Researchers recently reported positive clinical results for a targeted therapeutic nanoparticle as an anticancer therapy.
The targeted nanotechnology-based drug-delivery method is considered an important breakthrough in targeting and better controlling
dosing of a chemotherapeutic agent.
The targeted polymeric nanoparticle (TNP) contained the chemotherapeutic docetaxel and was developed from a combinatorial
library of more than 100 TNP formulations varying with respect to particle size, targeting ligand density, surface hydrophilicity,
drug loading, and drug-release properties (1). The targeted nanoparticle, BIND-014, is a nanomedicine that combines a targeting
ligand and a therapeutic nanoparticle containing docetaxel encapsulated in biocompatible and biodegradable polymers. BIND-014
is targeted to the prostate-specific membrane antigen (PSMA), a cell-surface antigen abundantly expressed on the surface of
cancer cells and on new blood vessels that feed a wide array of solid tumors. In preclinical cancer models, BIND-014 was shown
to deliver tenfold more docetaxel to tumors than an equivalent dose of conventional docetaxel. The increased accumulation
of docetaxel at the site of disease translated to marked improvements in antitumor activity and tolerability, according to
an Apr. 4, 2012, press release by the Prostate Cancer Foundation.
BIND-014 entered clinical trials in January 2011. The Phase I clinical trial was performed by researchers at the biopharmaceutical
company BIND Biosciences, a company cofounded by Robert Langer, the David H. Koch Institute Professor in the Department of
Chemical Engineering at the Massachusetts Institute of Technology (MIT), and Omid Farokhzad, director of the Laboratory of
Nanomedicine and Biomaterials at Brigham and Women's Hospital and associate professor of anesthesia at Harvard Medical School.
"The initial clinical results of tumor regression even at low doses of the drug validates our preclinical findings that actively
targeted nanoparticles preferentially accumulate in tumors," said Langer, in an Apr. 4, 2012, MIT press release. "Previous
attempts to develop targeted nanoparticles have not successfully translated into human clinical studies because of the inherent
difficulty of designing and scaling up a particle capable of targeting tumors, evading the immune system, and releasing drugs
in a controlled way."
The BIND-014 nanoparticles have three components: one that carries the drug, one that targets PSMA, and one that helps evade
macrophages and other immune-system cells. "This study demonstrates for the first time that it is possible to generate medicines
with both targeted and programmable properties that can concentrate the therapeutic effect directly at the site of disease,
potentially revolutionizing how complex diseases such as cancer are treated," said Farokhzad in the MIT release.

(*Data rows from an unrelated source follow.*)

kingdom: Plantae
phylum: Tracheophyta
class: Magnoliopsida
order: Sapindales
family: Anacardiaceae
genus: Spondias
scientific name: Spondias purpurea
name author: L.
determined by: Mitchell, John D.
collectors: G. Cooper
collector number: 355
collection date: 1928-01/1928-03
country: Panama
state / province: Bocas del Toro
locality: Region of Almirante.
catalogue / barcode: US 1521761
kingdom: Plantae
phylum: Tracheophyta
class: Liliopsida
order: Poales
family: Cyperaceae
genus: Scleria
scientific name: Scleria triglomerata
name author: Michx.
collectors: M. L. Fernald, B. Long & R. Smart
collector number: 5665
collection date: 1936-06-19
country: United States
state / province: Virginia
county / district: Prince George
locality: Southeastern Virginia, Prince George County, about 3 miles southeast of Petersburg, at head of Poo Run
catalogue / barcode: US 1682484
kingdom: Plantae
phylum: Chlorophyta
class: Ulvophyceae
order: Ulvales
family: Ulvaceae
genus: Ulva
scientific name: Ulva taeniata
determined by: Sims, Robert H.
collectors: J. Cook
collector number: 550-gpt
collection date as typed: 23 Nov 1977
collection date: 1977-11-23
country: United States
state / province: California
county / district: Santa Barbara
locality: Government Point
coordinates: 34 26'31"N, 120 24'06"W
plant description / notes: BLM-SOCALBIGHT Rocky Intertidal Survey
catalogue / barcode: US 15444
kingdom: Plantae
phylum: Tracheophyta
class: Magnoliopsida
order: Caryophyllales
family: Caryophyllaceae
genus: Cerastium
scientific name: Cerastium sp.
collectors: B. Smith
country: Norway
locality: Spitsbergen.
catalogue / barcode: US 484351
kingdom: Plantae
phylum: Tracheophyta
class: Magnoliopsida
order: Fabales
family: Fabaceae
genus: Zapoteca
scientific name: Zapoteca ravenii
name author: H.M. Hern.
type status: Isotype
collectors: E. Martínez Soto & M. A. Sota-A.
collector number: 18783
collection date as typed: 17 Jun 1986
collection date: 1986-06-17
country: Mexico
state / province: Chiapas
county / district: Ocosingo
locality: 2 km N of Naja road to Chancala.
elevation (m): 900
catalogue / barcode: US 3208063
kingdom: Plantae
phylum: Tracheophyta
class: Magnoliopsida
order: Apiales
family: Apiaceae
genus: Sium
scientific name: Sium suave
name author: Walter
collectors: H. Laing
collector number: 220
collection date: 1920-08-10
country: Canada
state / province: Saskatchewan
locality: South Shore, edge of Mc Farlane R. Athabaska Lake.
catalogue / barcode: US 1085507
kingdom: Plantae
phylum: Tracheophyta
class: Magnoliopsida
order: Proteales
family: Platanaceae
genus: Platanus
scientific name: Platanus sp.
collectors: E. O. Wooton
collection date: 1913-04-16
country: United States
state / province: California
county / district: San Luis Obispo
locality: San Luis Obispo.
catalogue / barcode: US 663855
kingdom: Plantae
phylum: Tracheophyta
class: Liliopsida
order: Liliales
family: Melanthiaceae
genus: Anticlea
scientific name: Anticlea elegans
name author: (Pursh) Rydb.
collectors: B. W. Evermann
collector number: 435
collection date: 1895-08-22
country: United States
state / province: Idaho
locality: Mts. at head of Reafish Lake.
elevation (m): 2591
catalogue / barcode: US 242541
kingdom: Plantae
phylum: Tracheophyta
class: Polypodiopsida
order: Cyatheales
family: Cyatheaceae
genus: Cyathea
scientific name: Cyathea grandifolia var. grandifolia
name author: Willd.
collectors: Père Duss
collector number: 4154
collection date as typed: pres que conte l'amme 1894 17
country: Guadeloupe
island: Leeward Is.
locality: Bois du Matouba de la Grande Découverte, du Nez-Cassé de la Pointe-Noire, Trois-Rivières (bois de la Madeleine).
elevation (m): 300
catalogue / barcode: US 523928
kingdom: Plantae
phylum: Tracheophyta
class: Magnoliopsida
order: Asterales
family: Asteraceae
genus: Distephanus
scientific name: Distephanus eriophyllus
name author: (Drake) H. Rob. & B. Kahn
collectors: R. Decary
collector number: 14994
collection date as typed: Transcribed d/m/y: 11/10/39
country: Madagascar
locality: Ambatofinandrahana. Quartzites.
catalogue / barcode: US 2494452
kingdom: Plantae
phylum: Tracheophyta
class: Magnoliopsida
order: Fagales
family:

One of the
challenges in developing effective drug-delivery nanoparticles is designing them so they can evade the body's normal immune
response and reach their intended targets. "You need exactly the right combination of these properties because if they don't
have the right concentration of targeting molecules, they won't get to the cells you want, and if they don't have the right
stealth properties, they'll get taken up by macrophages," said Langer in the MIT press release.
The Phase I clinical trial involved 17 patients with advanced or metastatic tumors who had already gone through traditional
chemotherapy. To determine safe dosages, patients were given escalating doses of the nanoparticles. In the 48 hours after
treatment, the researchers found that docetaxel concentration in the patients' blood was 100 times higher with the nanoparticles
as compared to docetaxel administered in its conventional form. Higher blood concentration of BIND-014 facilitated tumor targeting
resulting in tumor shrinkage in patients, in some cases with doses of BIND-014 that correspond to as low as 20% of the amount
of docetaxel normally given. The nanoparticles were also effective in cancers in which docetaxel usually has little activity,
including cervical cancer and cancer of the bile ducts. The researchers also found that in animals treated with the nanoparticles,
the concentration of docetaxel in the tumors was up to tenfold higher than in animals treated with conventional docetaxel
injection for the first 24 hours, and that nanoparticle treatment resulted in enhanced tumor reduction, according to the MIT
release.
The Phase I clinical trial is still ongoing and continued dose escalation is underway. BIND Biosciences is now planning Phase
II trials, which will further investigate the treatment's effectiveness in a larger number of patients.
Source
1. R. Langer et al., Sci. Transl. Med. 4 (128), 39 (2012).